Libya: Col Gaddafi told to leave now or face the bombers - Telegraph.

Hang on. I thought the idea (already ill-advised in my view) was that we were authorised by the UN to enforce a no-fly zone to protect civilians from military attacks. Now it's regime change already! Perhaps he really is the "heir to Blair" after all?

Why is it so attractive to these people to wield the power of life or death over strangers? I am no medical expert, but I understand there are names for such a psychological craving.

Nuclear scaredy cats

underdogs bite upwards: Waking nightmares.

Leg-iron comments on, amongst other things, the panic buying of radiation protection gear in California;

How many nuclear bombs have gone off on this planet? By 1998, the figure stood at 2053. Not reactor leaks. Actual nuclear bombs. Not one of them was Japanese. Nobody is scared of two thousand nuclear bombs but one leaking reactor and the whole world panics. Yes, it will be horrible if that reactor goes into meltdown but all that safety gear, masks and drugs and Geiger counters? You're buying them sixty years too late. The radioactive steam coming across the Pacific won't even show against the background levels in the US and Europe now.

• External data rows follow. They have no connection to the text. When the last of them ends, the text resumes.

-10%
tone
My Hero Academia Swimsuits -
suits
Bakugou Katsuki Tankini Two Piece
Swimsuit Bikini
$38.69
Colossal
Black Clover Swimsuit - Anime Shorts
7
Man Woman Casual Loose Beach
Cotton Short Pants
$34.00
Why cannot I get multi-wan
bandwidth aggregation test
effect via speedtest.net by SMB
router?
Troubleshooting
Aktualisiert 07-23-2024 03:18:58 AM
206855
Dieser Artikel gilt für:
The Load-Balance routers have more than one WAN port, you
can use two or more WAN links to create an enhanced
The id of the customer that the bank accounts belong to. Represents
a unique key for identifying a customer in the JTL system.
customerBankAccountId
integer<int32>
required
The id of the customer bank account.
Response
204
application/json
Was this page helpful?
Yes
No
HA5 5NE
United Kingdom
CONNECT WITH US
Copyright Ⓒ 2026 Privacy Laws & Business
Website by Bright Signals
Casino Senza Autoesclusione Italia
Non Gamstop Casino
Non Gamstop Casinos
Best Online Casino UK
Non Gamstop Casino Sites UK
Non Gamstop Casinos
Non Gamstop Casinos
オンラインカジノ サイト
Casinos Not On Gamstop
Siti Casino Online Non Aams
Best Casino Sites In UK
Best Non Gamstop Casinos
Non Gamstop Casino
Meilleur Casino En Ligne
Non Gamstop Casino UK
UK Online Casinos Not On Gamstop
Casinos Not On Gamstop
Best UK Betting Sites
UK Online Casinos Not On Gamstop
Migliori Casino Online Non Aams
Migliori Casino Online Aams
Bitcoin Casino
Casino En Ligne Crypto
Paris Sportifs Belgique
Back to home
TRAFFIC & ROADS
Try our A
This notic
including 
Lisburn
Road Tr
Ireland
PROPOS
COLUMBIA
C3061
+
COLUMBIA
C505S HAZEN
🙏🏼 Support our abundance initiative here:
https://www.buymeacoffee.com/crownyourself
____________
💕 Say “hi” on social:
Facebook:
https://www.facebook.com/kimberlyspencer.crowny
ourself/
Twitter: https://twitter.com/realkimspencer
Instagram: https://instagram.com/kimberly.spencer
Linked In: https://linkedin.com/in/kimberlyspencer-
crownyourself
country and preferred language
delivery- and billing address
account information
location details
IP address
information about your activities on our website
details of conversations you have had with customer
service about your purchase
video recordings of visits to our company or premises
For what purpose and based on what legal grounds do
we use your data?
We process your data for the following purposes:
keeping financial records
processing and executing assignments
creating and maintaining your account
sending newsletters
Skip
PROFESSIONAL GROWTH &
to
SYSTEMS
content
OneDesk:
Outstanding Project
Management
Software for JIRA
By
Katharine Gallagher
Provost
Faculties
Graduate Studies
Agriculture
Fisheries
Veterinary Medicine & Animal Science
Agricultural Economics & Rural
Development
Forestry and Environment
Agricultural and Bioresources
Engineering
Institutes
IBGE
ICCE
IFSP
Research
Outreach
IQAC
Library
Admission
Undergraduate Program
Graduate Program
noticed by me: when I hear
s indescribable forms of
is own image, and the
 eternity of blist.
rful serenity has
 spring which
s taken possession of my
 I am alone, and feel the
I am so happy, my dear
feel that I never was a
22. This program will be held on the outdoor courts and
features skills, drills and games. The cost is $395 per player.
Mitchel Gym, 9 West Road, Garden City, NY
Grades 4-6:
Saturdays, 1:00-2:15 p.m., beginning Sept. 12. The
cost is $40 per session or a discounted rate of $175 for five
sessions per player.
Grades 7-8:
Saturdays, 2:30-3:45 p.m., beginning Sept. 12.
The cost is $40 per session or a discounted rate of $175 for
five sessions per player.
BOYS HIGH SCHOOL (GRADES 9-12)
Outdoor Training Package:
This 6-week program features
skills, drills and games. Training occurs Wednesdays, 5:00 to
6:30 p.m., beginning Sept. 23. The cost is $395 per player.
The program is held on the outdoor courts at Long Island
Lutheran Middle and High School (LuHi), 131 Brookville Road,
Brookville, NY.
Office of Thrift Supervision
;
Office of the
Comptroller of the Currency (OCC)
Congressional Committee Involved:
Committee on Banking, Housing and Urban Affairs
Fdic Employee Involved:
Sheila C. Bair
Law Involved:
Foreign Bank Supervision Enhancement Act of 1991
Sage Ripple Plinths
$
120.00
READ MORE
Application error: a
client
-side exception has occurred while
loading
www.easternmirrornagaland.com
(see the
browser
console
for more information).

It may not sound like entertainment material, but it's a well-written, enjoyable post and I recommend you to read the whole thing. He riffs amusingly on the fears of the coddled West.

On the other hand (h/t Captain Ranty in the post to which Leg-iron links above), if you really want to be scared, take a look at this;

 

All of those nukes were set off by governments (one-fifth of them in the atmosphere, the rest underground). Not to worry. Obviously the state is entirely benign. Only the profit or pleasure-driven actions of private individuals or enterprises can cause cancer or climate change.

Ban smoking, emasculate motor cars, turn down the heating and all will be well.